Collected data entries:
##############################
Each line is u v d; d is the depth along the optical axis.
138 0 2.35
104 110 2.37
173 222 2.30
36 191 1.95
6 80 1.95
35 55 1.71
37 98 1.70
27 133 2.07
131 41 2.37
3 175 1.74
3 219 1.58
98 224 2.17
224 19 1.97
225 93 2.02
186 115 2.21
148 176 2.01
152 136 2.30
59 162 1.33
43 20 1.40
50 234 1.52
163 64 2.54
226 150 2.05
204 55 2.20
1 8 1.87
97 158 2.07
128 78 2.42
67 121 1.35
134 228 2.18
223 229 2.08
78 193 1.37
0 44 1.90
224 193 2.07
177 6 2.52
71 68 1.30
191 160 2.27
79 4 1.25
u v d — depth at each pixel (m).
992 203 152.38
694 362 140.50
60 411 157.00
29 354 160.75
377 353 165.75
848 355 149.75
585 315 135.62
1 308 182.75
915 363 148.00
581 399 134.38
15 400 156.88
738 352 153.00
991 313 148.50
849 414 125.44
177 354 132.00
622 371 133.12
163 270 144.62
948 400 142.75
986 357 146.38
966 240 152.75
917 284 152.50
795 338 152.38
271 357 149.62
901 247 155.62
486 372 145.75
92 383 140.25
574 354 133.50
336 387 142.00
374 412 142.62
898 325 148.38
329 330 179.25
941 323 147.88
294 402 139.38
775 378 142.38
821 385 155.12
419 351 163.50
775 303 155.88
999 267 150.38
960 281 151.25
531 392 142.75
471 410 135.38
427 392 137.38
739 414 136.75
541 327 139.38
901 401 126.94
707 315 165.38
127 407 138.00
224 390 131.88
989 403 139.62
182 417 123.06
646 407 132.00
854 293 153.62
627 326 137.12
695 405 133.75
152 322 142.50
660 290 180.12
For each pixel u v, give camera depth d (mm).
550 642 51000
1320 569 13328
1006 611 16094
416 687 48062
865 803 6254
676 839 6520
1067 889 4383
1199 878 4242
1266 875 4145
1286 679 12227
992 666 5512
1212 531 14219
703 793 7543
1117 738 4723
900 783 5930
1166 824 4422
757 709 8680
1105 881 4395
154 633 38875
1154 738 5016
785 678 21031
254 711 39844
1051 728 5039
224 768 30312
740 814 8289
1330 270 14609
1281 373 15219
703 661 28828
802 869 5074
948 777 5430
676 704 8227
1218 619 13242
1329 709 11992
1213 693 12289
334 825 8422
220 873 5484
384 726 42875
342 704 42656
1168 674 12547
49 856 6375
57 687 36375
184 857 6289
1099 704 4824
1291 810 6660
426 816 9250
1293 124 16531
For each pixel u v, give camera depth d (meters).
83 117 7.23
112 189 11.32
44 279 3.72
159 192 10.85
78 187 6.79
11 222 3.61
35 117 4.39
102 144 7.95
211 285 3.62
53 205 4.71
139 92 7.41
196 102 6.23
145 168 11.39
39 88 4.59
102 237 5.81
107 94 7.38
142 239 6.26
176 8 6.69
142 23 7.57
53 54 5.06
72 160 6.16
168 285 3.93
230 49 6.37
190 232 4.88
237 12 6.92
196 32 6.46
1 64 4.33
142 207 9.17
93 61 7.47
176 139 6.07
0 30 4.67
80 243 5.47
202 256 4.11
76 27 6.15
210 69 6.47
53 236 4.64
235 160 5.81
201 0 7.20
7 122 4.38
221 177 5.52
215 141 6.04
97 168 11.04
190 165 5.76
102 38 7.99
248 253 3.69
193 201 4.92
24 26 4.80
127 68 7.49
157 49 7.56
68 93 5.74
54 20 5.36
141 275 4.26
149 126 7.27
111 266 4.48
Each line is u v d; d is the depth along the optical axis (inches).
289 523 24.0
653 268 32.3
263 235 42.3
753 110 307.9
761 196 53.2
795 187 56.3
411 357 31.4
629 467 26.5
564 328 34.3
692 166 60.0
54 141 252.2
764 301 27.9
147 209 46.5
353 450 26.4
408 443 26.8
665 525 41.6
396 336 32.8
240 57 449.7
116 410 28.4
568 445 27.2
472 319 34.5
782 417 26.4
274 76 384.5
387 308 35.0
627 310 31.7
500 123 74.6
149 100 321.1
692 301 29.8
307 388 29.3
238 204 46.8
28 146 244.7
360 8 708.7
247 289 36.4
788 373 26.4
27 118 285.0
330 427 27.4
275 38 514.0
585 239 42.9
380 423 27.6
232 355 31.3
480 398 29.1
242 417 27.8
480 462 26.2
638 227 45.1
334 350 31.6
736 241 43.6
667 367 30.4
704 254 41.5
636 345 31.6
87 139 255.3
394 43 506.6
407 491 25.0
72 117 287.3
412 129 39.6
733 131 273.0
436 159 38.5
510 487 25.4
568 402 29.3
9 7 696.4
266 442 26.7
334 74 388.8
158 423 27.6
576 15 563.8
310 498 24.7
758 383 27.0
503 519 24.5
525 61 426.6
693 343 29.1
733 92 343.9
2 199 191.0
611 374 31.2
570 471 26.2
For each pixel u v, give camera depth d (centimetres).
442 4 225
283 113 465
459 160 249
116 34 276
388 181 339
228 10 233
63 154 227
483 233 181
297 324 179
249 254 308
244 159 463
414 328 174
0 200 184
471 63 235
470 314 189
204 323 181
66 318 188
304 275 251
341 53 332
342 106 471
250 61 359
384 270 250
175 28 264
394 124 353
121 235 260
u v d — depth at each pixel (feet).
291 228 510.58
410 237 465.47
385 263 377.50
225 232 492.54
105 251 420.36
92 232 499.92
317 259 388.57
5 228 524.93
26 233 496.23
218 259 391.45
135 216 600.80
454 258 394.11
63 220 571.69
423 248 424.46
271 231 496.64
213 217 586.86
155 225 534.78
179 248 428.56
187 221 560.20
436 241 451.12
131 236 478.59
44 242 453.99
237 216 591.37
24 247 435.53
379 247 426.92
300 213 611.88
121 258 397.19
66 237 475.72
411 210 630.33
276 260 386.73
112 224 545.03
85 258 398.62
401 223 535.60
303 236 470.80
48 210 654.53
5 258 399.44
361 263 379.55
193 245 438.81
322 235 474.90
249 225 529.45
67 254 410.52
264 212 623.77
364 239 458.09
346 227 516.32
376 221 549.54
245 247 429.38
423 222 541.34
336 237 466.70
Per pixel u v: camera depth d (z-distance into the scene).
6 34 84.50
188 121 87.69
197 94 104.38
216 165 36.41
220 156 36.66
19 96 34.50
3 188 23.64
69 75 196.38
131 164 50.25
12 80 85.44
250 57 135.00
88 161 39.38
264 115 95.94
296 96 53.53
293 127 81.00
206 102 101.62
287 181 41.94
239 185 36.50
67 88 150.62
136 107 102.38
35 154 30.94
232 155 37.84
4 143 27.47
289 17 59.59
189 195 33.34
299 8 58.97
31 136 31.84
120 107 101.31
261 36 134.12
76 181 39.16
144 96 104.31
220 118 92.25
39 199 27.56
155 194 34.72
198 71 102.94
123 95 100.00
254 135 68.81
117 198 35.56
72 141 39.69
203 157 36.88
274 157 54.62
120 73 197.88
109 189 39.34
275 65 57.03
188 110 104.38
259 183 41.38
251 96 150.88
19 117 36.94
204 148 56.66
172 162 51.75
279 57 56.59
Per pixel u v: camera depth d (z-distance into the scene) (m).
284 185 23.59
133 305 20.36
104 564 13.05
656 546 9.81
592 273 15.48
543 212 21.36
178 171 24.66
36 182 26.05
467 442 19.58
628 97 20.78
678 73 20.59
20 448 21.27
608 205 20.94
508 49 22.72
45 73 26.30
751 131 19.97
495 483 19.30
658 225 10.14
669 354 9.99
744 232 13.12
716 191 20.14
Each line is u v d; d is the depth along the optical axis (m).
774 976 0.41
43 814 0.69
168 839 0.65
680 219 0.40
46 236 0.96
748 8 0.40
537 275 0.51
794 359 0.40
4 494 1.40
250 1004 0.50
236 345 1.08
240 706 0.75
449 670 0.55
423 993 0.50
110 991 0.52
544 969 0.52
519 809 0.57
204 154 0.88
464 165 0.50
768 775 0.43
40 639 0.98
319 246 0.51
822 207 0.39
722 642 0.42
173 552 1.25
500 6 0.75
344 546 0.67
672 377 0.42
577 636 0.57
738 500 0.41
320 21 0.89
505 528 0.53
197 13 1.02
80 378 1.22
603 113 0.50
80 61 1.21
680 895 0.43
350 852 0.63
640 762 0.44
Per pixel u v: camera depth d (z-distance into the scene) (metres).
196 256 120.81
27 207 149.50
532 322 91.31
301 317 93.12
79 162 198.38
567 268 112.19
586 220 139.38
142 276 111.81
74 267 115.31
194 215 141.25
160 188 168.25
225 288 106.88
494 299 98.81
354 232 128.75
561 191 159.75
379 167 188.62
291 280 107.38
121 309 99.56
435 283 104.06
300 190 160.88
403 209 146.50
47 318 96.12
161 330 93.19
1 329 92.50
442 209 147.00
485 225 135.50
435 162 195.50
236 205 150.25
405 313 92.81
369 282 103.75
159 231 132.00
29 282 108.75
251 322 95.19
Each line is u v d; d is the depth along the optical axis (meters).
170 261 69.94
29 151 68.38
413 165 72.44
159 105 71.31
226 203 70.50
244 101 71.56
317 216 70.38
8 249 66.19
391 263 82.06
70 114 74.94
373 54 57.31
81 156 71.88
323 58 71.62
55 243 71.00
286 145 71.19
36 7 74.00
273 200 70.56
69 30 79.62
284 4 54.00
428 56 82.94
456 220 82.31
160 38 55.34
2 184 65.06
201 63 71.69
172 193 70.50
##############################
:: Task directions ::
In the entries, how many lines include the string "distance"? Only the number should be given.

:: Result for this task ::
3